##### Dataset content #####
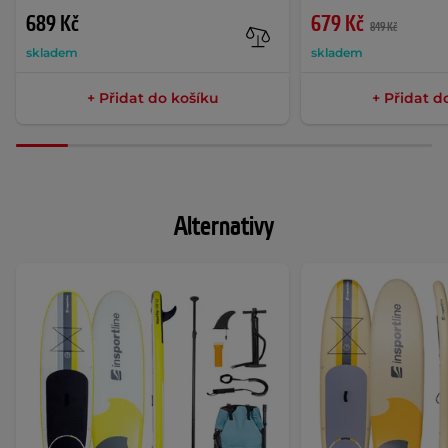
689 Kč
679 Kč
849 Kč
skladem
skladem
+ Přidat do košíku
+ Přidat d
Alternativy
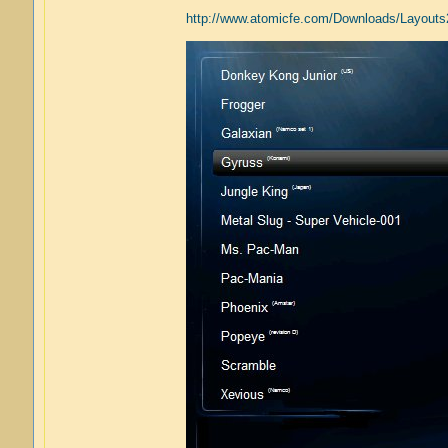
http://www.atomicfe.com/Downloads/Layouts2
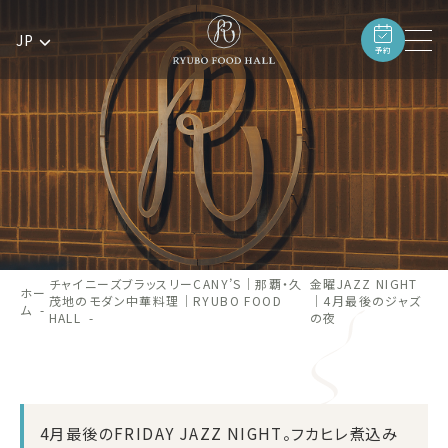
JP
予約
チャイニーズブラッスリーCANY’S｜那覇・久
金曜JAZZ NIGHT
ホー
茂地のモダン中華料理｜RYUBO FOOD
｜4月最後のジャズ
ム
HALL
の夜
4月最後のFRIDAY JAZZ NIGHT。フカヒレ煮込み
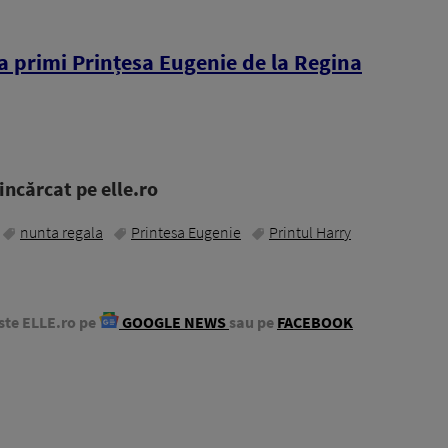
a primi Prințesa Eugenie de la Regina
ncărcat pe elle.ro
nunta regala
Printesa Eugenie
Printul Harry
ste ELLE.ro pe
GOOGLE NEWS
sau pe
FACEBOOK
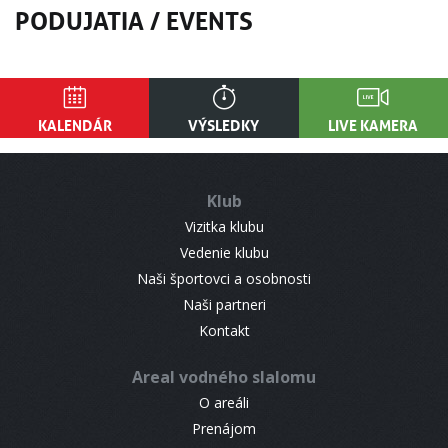
PODUJATIA / EVENTS
KALENDÁR
VÝSLEDKY
LIVE KAMERA
Klub
Vizitka klubu
Vedenie klubu
Naši športovci a osobnosti
Naši partneri
Kontakt
Areal vodného slalomu
O areáli
Prenájom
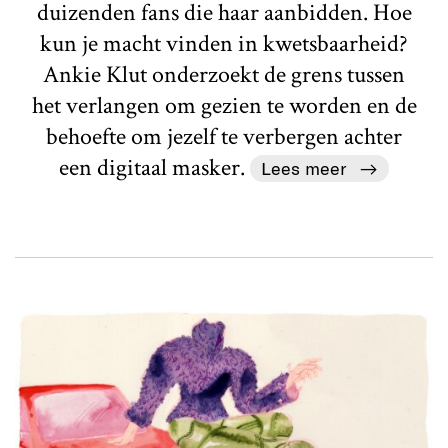
duizenden fans die haar aanbidden. Hoe
kun je macht vinden in kwetsbaarheid?
Ankie Klut onderzoekt de grens tussen
het verlangen om gezien te worden en de
behoefte om jezelf te verbergen achter
een digitaal masker.
Lees meer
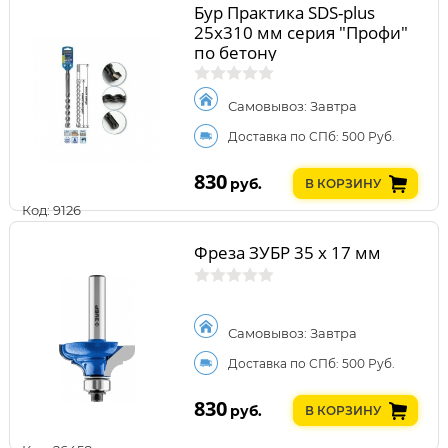
Бур Практика SDS-plus
25х310 мм серия "Профи"
по бетону
Самовывоз: Завтра
Доставка по СПб: 500 Руб.
830
руб.
В КОРЗИНУ
Код: 9126
Фреза ЗУБР 35 x 17 мм
Самовывоз: Завтра
Доставка по СПб: 500 Руб.
830
руб.
В КОРЗИНУ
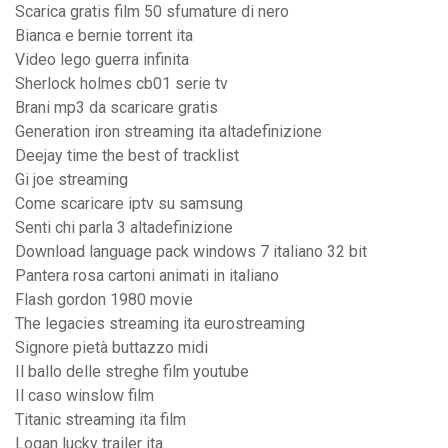
Scarica gratis film 50 sfumature di nero
Bianca e bernie torrent ita
Video lego guerra infinita
Sherlock holmes cb01 serie tv
Brani mp3 da scaricare gratis
Generation iron streaming ita altadefinizione
Deejay time the best of tracklist
Gi joe streaming
Come scaricare iptv su samsung
Senti chi parla 3 altadefinizione
Download language pack windows 7 italiano 32 bit
Pantera rosa cartoni animati in italiano
Flash gordon 1980 movie
The legacies streaming ita eurostreaming
Signore pietà buttazzo midi
Il ballo delle streghe film youtube
Il caso winslow film
Titanic streaming ita film
Logan lucky trailer ita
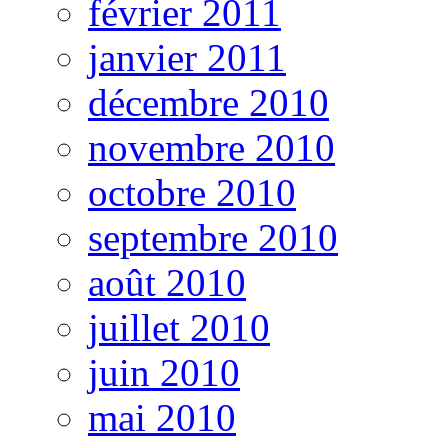
février 2011
janvier 2011
décembre 2010
novembre 2010
octobre 2010
septembre 2010
août 2010
juillet 2010
juin 2010
mai 2010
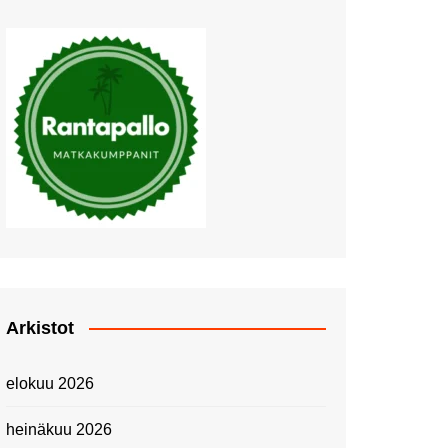
Muutosten tuulet puhaltavat
Nyt pääsee Palettilammelle!
Kesäretki kartanolle
The Tall Ships Races
Helsinki 2024
Piknik Buffeella Viking
Cinderellalla
Juhannuskävelyllä
Kuninkaantammessa
Kesän ensimmäinen
Linnanmäkipäivä
Onnea 474 -vuotias Helsinki
Arkistot
Taianomainen Laivavierailu –
Kuvittele ylellinen seikkailu
elokuu 2026
merellä!
Lähimatkailua: Pitkäkosken
heinäkuu 2026
luontopolut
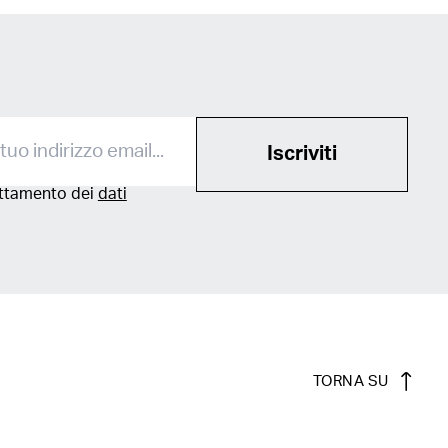
Iscriviti
attamento dei
dati
TORNA SU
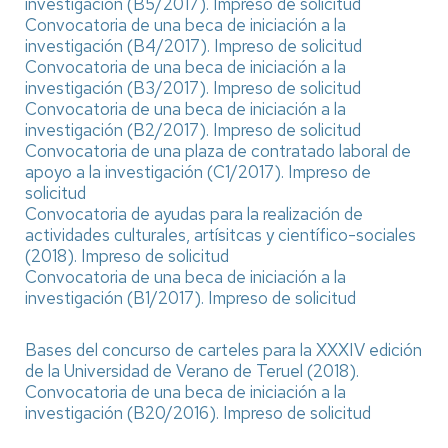
investigación (B5/2017).
Impreso de solicitud
Convocatoria de una beca de iniciación a la
investigación (B4/2017).
Impreso de solicitud
Convocatoria de una beca de iniciación a la
investigación (B3/2017).
Impreso de solicitud
Convocatoria de una beca de iniciación a la
investigación (B2/2017).
Impreso de solicitud
Convocatoria de una plaza de contratado laboral de
apoyo a la investigación (C1/2017).
Impreso de
solicitud
Convocatoria de ayudas para la realización de
actividades culturales, artísitcas y científico-sociales
(2018).
Impreso de solicitud
Convocatoria de una beca de iniciación a la
investigación (B1/2017).
Impreso de solicitud
Bases del concurso de carteles para la XXXIV edición
de la Universidad de Verano de Teruel (2018).
Convocatoria de una beca de iniciación a la
investigación (B20/2016).
Impreso de solicitud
#####
▶ Requirement
Every line in the records that holds the word "para" should be copied into the answer.

▶ Response area
Convocatoria de ayudas para la realización de
Bases del concurso de carteles para la XXXIV edición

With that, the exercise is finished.